Mercian, it is hard to read out. It does appear to have an N in front of the serial, but it looks smaller. It may also be 141043 as there is a line between the small N and the 4.
The second set higher up looks to be B10.
Do these seem as they should be?


----------



## prewarmachine (Apr 17, 2022)

Spokemaster, this is for you...
Even did the back wheel haha


----------



## Mercian (Apr 17, 2022)

Hi @prewarmachine 

Thanks for (rapidly!) sharing those photos. (-:

B10 says it's an October 1935 made frame, and, this would match with serial number N141043 (N41043 would be too early for the frame date).

Serial numbers were allocated somewhat haphazardly, in that they seemed to be stamped on to whichever bike got into the stamping room next, so close frame numbers can often be different models. In this case, the nearest surviving frame number I have listed is this Elgin Bluebird N140990,









						Sears Elgin Men's Bluebird..but what year? | Classic Balloon Tire Bicycles 1933-1965
					

So this week I pulled something kinda cool from a out a building it's old rusted missing parts and even got a bullet hole through the tank ...but at least the badge was there & intact. anyways what do you think of it?  I post a few other pics on the thread later




					thecabe.com
				




The closest similar frame to yours I have listed is Elgin Blackhawk N135840 / B10 here:









						Sold - 1935 Elgin Blackhawk | Archive (sold)
					

$1500 plus the ride,local pickup available NW Ohio




					thecabe.com
				




As you've noted, they were using an unusually small N just at this point.

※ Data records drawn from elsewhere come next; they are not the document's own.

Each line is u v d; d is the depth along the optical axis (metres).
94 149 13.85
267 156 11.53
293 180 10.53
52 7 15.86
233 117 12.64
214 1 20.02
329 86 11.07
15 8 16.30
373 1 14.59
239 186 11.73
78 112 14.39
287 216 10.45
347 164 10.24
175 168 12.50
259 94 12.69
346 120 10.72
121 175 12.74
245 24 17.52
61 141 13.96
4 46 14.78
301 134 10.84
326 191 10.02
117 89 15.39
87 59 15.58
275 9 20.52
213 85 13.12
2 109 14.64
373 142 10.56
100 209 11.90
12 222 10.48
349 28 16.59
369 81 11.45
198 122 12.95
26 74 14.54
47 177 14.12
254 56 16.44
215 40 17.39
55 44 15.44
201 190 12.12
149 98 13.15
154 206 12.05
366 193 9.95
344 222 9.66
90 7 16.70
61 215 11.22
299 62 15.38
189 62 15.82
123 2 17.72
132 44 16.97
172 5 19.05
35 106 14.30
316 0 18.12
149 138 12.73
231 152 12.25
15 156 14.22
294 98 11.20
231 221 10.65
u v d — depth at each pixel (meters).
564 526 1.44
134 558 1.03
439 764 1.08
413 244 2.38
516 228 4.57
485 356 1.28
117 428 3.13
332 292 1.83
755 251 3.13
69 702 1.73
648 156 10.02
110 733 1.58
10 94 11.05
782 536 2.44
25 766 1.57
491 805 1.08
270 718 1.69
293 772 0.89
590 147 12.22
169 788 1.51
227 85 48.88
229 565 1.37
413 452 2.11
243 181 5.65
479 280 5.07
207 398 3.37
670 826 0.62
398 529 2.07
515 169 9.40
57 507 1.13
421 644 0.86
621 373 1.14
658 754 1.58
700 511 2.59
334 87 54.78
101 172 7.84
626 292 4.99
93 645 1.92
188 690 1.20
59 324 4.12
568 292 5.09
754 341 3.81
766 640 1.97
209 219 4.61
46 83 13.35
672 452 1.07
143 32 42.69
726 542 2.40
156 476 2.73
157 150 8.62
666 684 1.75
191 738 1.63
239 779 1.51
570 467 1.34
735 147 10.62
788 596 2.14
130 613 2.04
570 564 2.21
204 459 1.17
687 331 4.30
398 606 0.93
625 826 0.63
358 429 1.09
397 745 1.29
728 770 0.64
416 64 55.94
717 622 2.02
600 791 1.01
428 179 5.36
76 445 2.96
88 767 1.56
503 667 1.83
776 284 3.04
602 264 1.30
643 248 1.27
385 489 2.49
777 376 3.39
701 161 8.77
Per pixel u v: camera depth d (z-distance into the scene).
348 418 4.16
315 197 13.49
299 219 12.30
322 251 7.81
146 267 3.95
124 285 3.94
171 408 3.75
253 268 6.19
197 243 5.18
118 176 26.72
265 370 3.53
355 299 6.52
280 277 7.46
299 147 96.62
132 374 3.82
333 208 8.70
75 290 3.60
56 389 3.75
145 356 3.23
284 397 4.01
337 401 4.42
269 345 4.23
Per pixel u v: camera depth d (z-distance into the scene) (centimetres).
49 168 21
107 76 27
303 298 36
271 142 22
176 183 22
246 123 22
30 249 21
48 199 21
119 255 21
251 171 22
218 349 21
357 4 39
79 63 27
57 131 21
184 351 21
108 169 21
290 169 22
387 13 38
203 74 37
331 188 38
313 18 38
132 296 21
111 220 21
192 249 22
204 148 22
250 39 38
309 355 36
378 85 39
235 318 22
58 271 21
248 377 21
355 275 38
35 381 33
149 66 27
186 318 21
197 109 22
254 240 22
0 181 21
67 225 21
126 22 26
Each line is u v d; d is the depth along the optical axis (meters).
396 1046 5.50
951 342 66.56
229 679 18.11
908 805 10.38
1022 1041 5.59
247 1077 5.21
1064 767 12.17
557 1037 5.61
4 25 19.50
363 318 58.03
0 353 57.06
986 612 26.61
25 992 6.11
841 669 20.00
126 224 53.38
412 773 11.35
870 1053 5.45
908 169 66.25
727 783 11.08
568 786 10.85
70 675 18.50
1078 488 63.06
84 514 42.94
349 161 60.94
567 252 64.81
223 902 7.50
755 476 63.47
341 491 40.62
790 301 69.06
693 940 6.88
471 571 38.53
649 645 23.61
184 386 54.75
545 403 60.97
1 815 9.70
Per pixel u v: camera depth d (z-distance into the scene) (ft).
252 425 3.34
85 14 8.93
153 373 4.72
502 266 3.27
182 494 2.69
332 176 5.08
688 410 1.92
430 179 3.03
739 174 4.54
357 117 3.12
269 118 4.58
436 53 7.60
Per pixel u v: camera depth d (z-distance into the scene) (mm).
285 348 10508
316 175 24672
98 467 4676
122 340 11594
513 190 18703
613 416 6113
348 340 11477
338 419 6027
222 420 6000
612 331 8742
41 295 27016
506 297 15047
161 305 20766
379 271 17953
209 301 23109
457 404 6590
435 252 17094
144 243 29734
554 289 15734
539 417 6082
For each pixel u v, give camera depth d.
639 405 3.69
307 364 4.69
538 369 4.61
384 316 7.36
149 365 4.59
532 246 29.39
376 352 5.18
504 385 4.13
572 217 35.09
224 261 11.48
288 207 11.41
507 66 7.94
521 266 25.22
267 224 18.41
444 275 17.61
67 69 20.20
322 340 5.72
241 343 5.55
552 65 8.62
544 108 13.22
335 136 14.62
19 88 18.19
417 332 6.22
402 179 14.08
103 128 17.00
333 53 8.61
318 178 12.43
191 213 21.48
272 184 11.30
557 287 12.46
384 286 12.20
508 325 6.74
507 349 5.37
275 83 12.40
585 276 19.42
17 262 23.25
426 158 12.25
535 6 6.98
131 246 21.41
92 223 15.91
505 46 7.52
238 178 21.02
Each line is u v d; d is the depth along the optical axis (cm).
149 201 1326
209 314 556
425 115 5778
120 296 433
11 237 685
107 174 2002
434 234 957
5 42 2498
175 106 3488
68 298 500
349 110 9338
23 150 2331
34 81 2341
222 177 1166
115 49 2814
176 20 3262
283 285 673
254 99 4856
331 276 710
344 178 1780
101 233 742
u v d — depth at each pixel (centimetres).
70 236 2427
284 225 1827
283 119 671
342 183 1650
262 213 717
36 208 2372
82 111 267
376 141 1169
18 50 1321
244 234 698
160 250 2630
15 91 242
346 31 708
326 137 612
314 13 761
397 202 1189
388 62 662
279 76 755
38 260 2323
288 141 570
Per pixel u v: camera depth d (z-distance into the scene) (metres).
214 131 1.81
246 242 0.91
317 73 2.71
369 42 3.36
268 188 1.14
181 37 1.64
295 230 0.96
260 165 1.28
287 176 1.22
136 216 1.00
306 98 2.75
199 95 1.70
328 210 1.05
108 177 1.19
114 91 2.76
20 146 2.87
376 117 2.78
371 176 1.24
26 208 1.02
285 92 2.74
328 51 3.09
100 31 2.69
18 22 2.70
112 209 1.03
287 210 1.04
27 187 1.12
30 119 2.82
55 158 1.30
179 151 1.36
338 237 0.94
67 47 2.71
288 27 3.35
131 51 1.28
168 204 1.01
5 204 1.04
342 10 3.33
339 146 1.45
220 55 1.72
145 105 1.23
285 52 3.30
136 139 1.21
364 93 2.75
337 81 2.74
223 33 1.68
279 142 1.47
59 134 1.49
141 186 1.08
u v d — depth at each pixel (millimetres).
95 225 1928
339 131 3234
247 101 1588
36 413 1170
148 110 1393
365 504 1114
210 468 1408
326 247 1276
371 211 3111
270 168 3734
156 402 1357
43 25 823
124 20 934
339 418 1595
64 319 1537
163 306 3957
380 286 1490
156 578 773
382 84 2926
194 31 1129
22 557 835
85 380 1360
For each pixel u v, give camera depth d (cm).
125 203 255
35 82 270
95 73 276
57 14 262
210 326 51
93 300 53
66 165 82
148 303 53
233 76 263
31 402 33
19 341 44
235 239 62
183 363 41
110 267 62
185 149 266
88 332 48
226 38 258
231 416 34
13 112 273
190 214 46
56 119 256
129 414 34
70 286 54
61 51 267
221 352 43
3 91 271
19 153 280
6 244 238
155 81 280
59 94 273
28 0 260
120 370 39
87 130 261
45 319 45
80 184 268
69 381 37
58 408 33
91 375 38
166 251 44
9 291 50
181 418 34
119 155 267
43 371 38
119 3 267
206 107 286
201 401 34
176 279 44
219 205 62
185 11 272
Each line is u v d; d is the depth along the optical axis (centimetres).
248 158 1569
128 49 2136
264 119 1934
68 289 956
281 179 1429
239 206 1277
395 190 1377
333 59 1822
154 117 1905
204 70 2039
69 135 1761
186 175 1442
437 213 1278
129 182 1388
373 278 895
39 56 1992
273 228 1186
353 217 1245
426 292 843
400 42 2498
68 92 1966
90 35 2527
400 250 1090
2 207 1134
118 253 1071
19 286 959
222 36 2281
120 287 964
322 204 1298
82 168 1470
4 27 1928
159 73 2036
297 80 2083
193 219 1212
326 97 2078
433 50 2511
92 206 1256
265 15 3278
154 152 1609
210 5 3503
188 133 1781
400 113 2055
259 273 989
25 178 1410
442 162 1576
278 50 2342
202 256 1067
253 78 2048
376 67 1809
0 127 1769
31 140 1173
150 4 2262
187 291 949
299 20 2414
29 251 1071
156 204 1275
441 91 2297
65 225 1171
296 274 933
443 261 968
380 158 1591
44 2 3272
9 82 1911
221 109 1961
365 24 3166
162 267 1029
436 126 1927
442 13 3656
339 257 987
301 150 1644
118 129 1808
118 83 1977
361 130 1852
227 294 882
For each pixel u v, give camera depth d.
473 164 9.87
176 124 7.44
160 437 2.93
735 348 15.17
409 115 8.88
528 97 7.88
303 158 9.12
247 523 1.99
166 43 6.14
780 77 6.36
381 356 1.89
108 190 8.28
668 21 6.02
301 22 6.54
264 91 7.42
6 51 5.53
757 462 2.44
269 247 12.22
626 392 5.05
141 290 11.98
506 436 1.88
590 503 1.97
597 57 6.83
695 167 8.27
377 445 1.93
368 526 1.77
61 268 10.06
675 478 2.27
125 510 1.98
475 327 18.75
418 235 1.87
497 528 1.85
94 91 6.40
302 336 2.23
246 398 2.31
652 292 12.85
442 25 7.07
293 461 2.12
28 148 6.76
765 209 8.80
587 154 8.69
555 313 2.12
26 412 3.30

So, yes, it all checks out nicely.

I hope that helps,

Best Regards,

Adrian


----------



## prewarmachine (Apr 17, 2022)

That's some great info! I really appreciate you sharing all that and for checking out the serial number. Nice to have the age pinpointed


----------



## Nashman (Apr 17, 2022)

Gorgeous. Congrats!


----------



## tech549 (Apr 17, 2022)

yes very nice !!


----------



## Coot (Apr 23, 2022)

I do love a nice Falcon.


----------



## TheChase1 (May 8, 2022)

Congrats on your find and hard work chasing it .


----------